The typical scenario I often encounter is an entrepreneur who negotiates and executes a lease for a specific space, paying a substantial security deposit (in NYC it could easily reach more than $100,000.00), and later finds out that a building used primarily as a school or for religious purposes (a church) is located in close proximity of the restaurant site. In the event that the school or church is located on the same street and within 200 feet of the restaurant site, the NY Liquor Authority will not issue an On-Premises Liquor License. This is known as the 200 Foot Rule.

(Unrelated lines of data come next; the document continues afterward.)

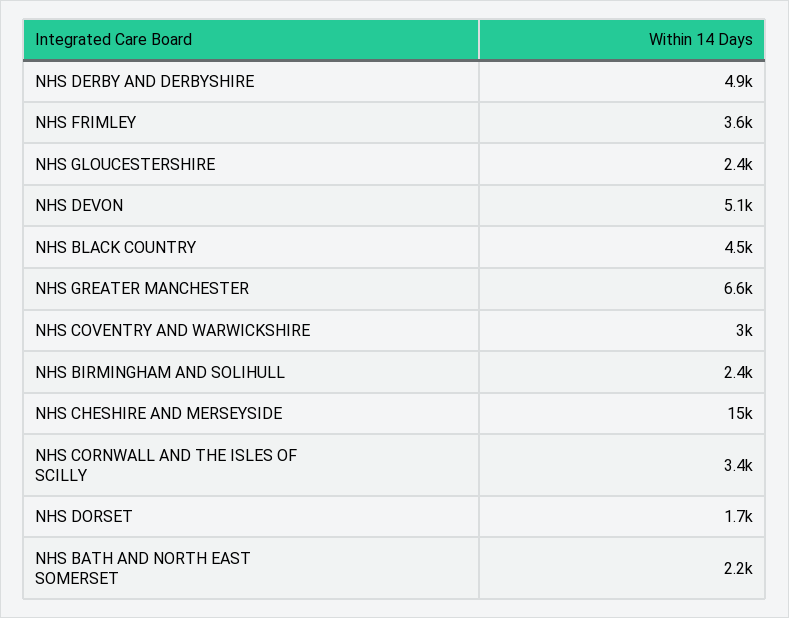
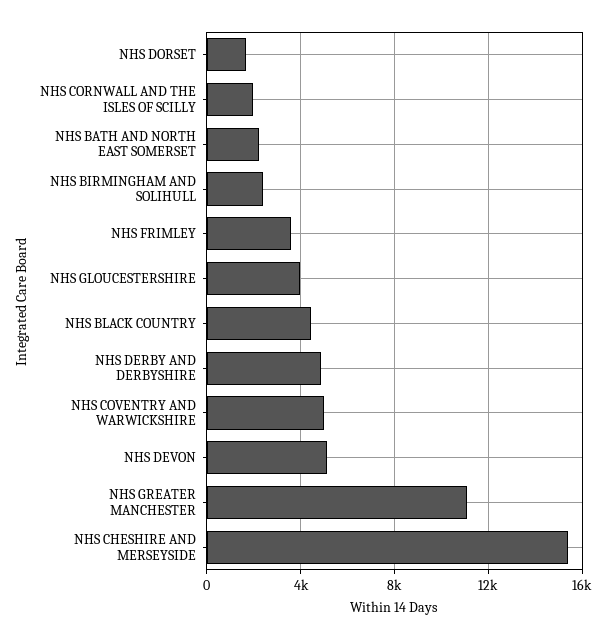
  {
    "NHS DERBY AND DERBYSHIRE": 4900,
    "NHS FRIMLEY": 3600,
-   "NHS GLOUCESTERSHIRE": 2400,
+   "NHS GLOUCESTERSHIRE": 4000,
    "NHS DEVON": 5100,
    "NHS BLACK COUNTRY": 4500,
-   "NHS GREATER MANCHESTER": 6600,
+   "NHS GREATER MANCHESTER": 11000,
-   "NHS COVENTRY AND WARWICKSHIRE": 3000,
+   "NHS COVENTRY AND WARWICKSHIRE": 5000,
    "NHS BIRMINGHAM AND SOLIHULL": 2400,
    "NHS CHESHIRE AND MERSEYSIDE": 15000,
-   "NHS CORNWALL AND THE ISLES OF SCILLY": 3400,
+   "NHS CORNWALL AND THE ISLES OF SCILLY": 2000,
    "NHS DORSET": 1700,
    "NHS BATH AND NORTH EAST SOMERSET": 2200
  }

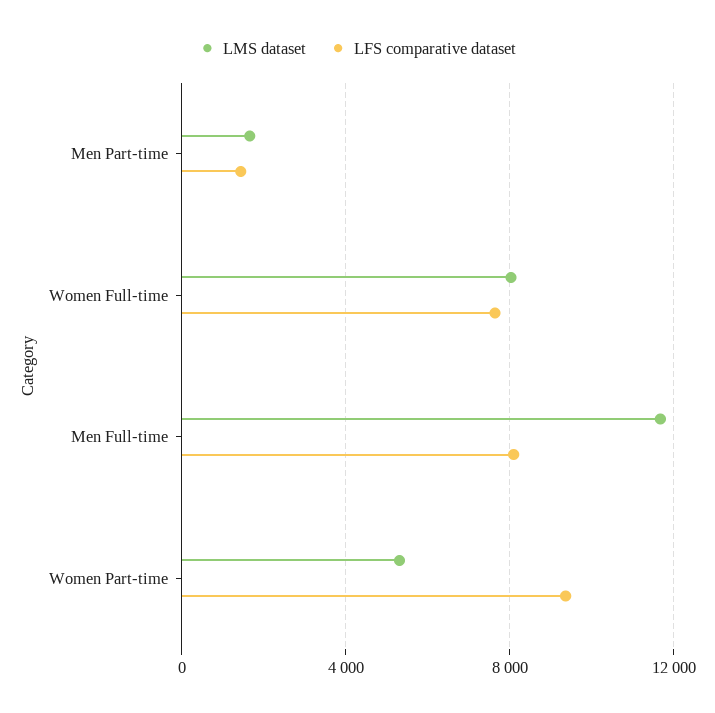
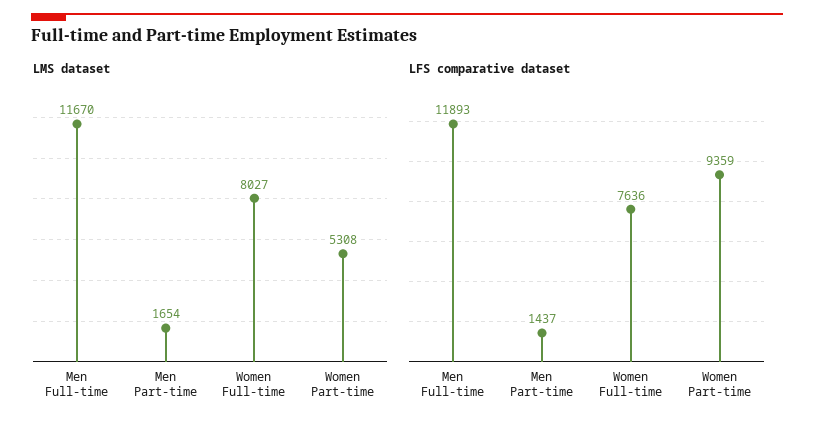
  {
    "LMS dataset": {
      "Men Part-time": 1654,
      "Women Full-time": 8027,
      "Men Full-time": 11670,
      "Women Part-time": 5308
    },
    "LFS comparative dataset": {
      "Men Part-time": 1437,
      "Women Full-time": 7636,
-     "Men Full-time": 8000,
+     "Men Full-time": 11893,
      "Women Part-time": 9359
    }
  }

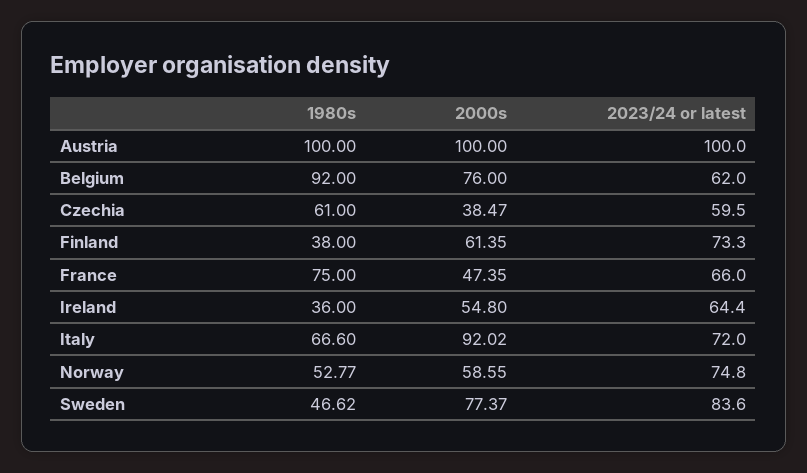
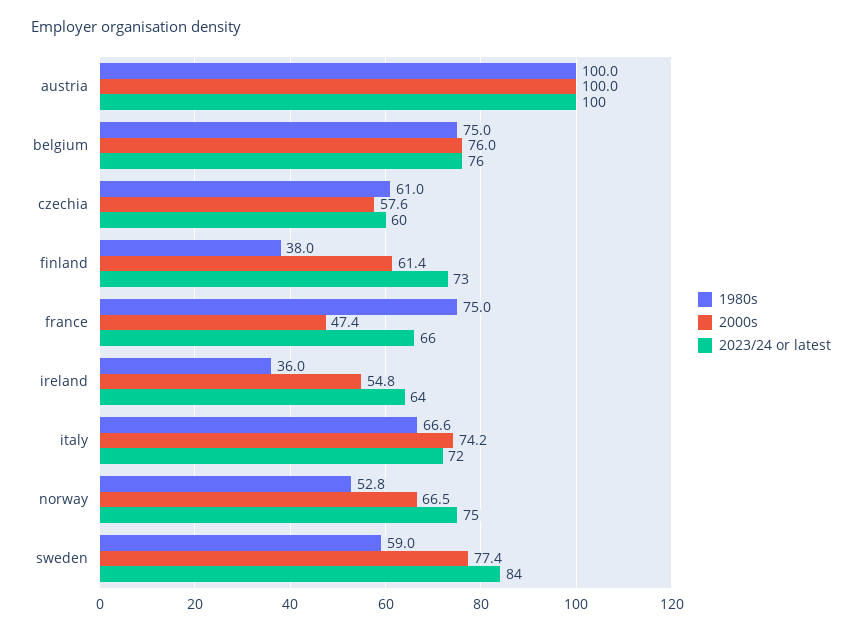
  {
    "1980s": {
      "Austria": 100,
-     "Belgium": 92,
+     "Belgium": 75,
      "Czechia": 61,
      "Finland": 38,
      "France": 75,
      "Ireland": 36,
      "Italy": 66.6,
      "Norway": 52.77,
-     "Sweden": 46.62
+     "Sweden": 59
    },
    "2000s": {
      "Austria": 100,
      "Belgium": 76,
-     "Czechia": 38.47,
+     "Czechia": 57.6,
      "Finland": 61.35,
      "France": 47.35,
      "Ireland": 54.8,
-     "Italy": 92.02,
+     "Italy": 74.2,
-     "Norway": 58.55,
+     "Norway": 66.5,
      "Sweden": 77.37
    },
    "2023/24 or latest": {
      "Austria": 100,
-     "Belgium": 62,
+     "Belgium": 76,
      "Czechia": 59.5,
      "Finland": 73.3,
      "France": 66,
      "Ireland": 64.4,
      "Italy": 72,
      "Norway": 74.8,
      "Sweden": 83.6
    }
  }

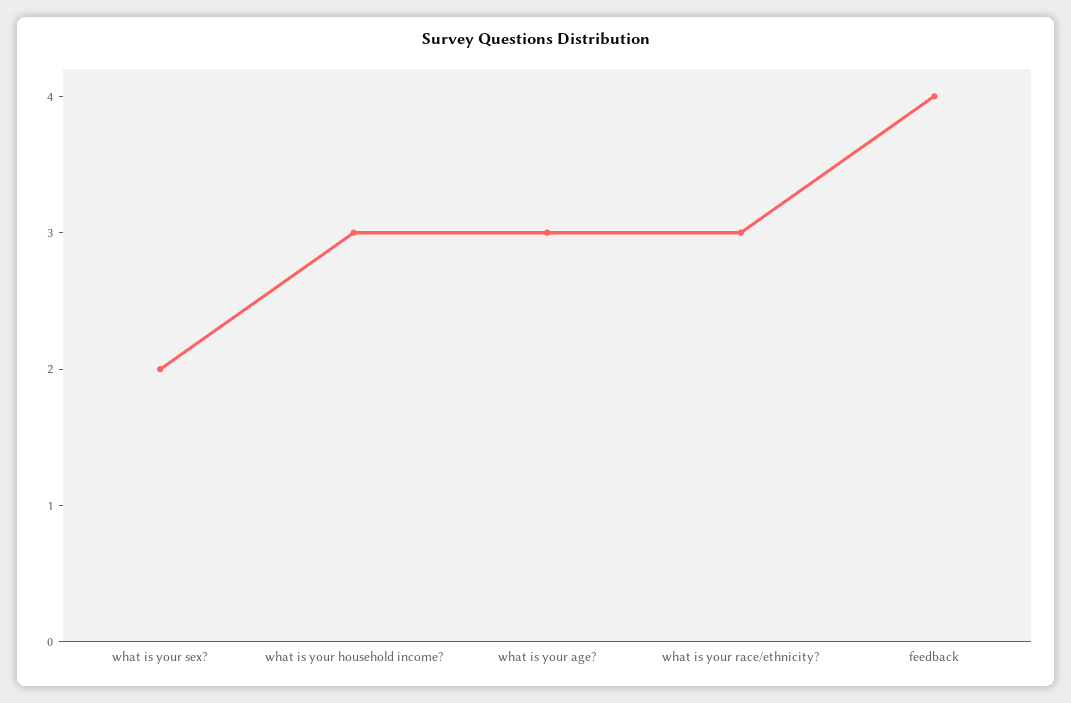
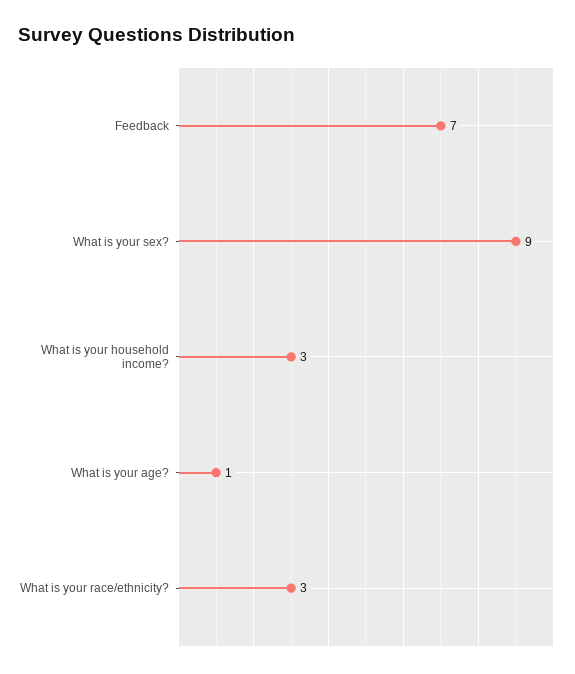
  {
-   "what is your sex?": 2,
+   "what is your sex?": 9,
    "what is your household income?": 3,
-   "what is your age?": 3,
+   "what is your age?": 1,
    "what is your race/ethnicity?": 3,
-   "feedback": 4
+   "feedback": 7
  }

I also advise restaurateurs to notify the local community board of their intention to apply for a liquor license as soon as the letter of intent for the prospective restaurant site is executed. It is a mistake to underestimate the detrimental impact of a negative opinion issued by the local community board on an application for a liquor license. Notifying the local community board as early on in the lease negotiation process gives an entrepreneur the benefit of determining whether the local community board will ultimately oppose the liquor license application with the Liquor Authority. This type of information is critical in determining whether moving forward with the lease agreements makes practical and economic sense.

 

Another common mistake during the restaurant lease negotiation process is failure to fully investigate the building site specifications. If the restaurant site is located in a “Landmark Building,” the process of obtaining permits to customize the space to suit its intended purpose and aesthetic will almost always be plagued with delay. In this scenario, failure to negotiate a long-term rent free period under the lease to account for the delays associated with renovating a space in a landmark building may expose the entrepreneur to having to pay rent for an inoperable premises for a prolonged period of time. A thorough due diligence process prior to the execution of the lease can avoid this type of unnecessary overhead cost.

The takeaway from this is that getting an attorney involved as early on in the process is critical if the ultimate goal is to avoid unnecessary expenses and delays associated with opening a restaurant.